» TO-DO ITEM
Rewrite the text of the rows below, substituting "Article" for every occurrence of "Produit" and leaving everything else unchanged. Omit the pictures from your answer.
--- SOURCE DATA Enclosed Below ---
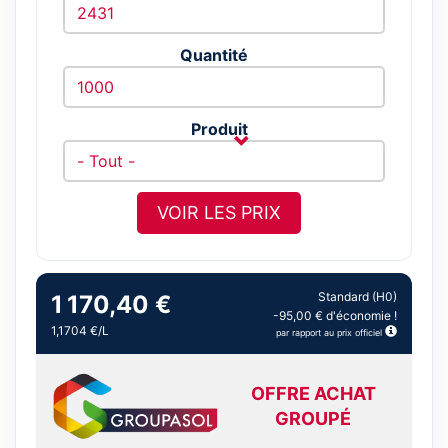
Quantité
Produit
VOIR LES PRIX
Standard (H0)
1 170,40 €
-95,00 € d'économie !
1,1704 €/L
par rapport au prix officiel
OFFRE ACHAT
GROUPÉ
--- End of Enclosed SOURCE DATA ---
» ANSWER BOX
Quantité
Article
VOIR LES PRIX
Standard (H0)
1 170,40 €
-95,00 € d'économie !
1,1704 €/L
par rapport au prix officiel
OFFRE ACHAT
GROUPÉ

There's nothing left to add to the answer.